«Вот так и возникает состояние аффекта», – мелькнула у меня мысль. Пока девушка еще хоть что-то соображала, необходимо было сказать ей что-то такое, что сразу бы охладило ее непреодолимое стремление к самообороне. Попасть нужно в яблочко, иначе может произойти непоправимое.

– Лариса, успокойся, – почти крикнула я. – Мне известно, кто убил Коврина и кто взял у него деньги. Ты абсолютно ни при чем, и я пришла тебе помочь. К тем живодерам, что были здесь сегодня, я никакого отношения не имею.

Этот ловкий ход возымел нужное действие. Минуту Лариса раздумывала, затем разжала пальцы, и нож, который она успела схватить, с лязгом упал на пол. Нервное напряжение сменилось бурными рыданиями. Я усадила Фречинскую на диван и, как мне показалось, целую вечность пыталась привести ее в такое состояние, в котором она смогла бы ответить на мои вопросы.

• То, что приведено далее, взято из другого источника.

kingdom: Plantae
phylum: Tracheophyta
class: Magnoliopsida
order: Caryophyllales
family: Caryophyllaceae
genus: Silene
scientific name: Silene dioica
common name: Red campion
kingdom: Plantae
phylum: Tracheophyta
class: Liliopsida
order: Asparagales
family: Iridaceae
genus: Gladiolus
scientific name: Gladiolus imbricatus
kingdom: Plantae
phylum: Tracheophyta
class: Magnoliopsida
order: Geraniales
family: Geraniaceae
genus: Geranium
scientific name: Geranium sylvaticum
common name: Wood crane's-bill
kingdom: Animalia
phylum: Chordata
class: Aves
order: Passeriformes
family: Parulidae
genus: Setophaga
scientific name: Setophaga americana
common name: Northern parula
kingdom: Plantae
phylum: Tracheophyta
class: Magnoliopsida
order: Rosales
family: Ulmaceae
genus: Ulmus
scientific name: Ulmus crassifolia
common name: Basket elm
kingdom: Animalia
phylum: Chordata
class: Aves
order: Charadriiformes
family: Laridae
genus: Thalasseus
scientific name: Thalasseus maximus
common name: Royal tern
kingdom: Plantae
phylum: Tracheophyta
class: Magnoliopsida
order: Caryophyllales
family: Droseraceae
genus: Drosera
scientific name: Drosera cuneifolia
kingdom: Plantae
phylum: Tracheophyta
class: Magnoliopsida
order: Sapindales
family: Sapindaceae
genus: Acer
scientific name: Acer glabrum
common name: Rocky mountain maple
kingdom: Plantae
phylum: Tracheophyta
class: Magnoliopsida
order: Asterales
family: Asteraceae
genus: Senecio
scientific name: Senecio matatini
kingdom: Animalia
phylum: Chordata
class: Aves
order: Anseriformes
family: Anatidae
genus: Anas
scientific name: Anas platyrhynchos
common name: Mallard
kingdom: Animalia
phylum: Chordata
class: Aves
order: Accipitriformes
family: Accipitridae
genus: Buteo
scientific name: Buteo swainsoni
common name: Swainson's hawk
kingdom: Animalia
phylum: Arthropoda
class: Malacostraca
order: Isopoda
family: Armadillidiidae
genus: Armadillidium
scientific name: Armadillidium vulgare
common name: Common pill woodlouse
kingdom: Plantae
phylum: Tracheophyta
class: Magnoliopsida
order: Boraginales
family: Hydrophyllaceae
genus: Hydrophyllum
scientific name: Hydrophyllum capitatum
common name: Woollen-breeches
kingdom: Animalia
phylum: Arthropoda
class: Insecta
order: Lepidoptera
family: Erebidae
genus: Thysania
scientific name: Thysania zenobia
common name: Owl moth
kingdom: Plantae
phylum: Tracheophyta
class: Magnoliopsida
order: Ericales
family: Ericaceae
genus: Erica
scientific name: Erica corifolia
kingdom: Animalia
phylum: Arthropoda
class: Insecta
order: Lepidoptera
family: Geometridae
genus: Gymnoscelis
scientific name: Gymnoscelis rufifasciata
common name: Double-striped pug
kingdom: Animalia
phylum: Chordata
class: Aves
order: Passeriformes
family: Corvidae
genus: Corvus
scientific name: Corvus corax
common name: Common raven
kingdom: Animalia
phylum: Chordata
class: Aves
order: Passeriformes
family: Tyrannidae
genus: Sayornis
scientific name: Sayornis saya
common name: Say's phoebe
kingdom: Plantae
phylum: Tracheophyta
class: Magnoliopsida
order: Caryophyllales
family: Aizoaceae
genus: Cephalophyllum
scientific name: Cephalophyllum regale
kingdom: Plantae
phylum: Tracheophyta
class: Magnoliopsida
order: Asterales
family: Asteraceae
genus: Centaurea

– Они хотят меня убить! Я знаю!

Лариса буквально выкрикнула эти слова, и я так не к месту обрадовалась: силы еще не совсем покинули ее. Значит, мой акробатический номер не был напрасным, я что-нибудь да узнаю.

– Мне необходимо, чтобы ты рассказала мне все по порядку. Начнем с того, когда последний раз ты видела Леонида.

Лариса вздрогнула, услышав имя друга. Помолчав, ответила:

– Я... я видела его двадцать четвертого, вечером. Скажите, кто его убил? Вы сказали, что знаете. Я тоже должна знать!

– Не могу тебе пока сказать. Мне необходимы дополнительные улики против этого человека, за этим я и пришла к тебе.

– Вы все врете! – она с силой швырнула тапки в угол. – Вы ведь меня подозреваете, я знаю!

– Эмоции в данном случае будут тебе только вредить, – невозмутимо заметила я. – Двадцать четвертого вечером у вас с Леонидом была запланирована встреча?

Стиснув зубы, Фречинская снова замолчала на какое-то время, затем нехотя произнесла:

– В восемь он должен был заехать за мной на машине. У моего брата была годовщина свадьбы, мы хотели отметить это событие вчетвером в ресторане...

– Он не заехал?

– Нет. Я ждала его до половины девятого. Он часто задерживался, правда, всегда звонил в таких случаях. Потом поехала к нему домой. Он открыл мне дверь и, не предложив войти, сказал, что сегодня праздновать не сможет, у него появились неотложные дела. Был он каким-то раздраженным и мрачным, я его никогда таким не видела. У порога я заметила женские туфли и поняла, что он не один. Меня терзали мрачные предчувствия, я боялась, вдруг у него появилась другая женщина...

Эта неспокойная девочка совершенно не умела скрывать своих эмоций – все как на ладони.

– Ты вернулась домой?

Лариса покачала головой.

– Я вышла на улицу и стала дожидаться. Во что бы то ни стало я должна была увидеть эту женщину.

– Тебе не пришло в голову, что во время любовного свидания человек, как правило, не бывает раздраженным и мрачным?

Фречинская тяжело вздохнула. Она увлеклась беседой, и черты ее лица постепенно разглаживались.

– Об этом я подумала только потом, когда его не стало. А в тот момент я была ослеплена ревностью, и мое негодование углублялось тем, что он от меня что-то скрывал.

Я изучающе смотрела на Фречинскую – образованна, умна. Она совсем не производила впечатления ветреной и расчетливой особы, какой ее нарисовала Коврина.

– Что было дальше?

– Минут через пятнадцать женщина именно в этих туфлях вышла из подъезда. Я поняла – это не то, о чем я подумала, и успокоилась.

– Ты подумала, что эта женщина – мать Коврина?

Девушка отрицательно покачала головой:

– Мать Коврина я видела один раз. Нет, это была не она.

– Опиши ее подробнее.

Лариса откинулась на спинку дивана и потерла виски ладонями.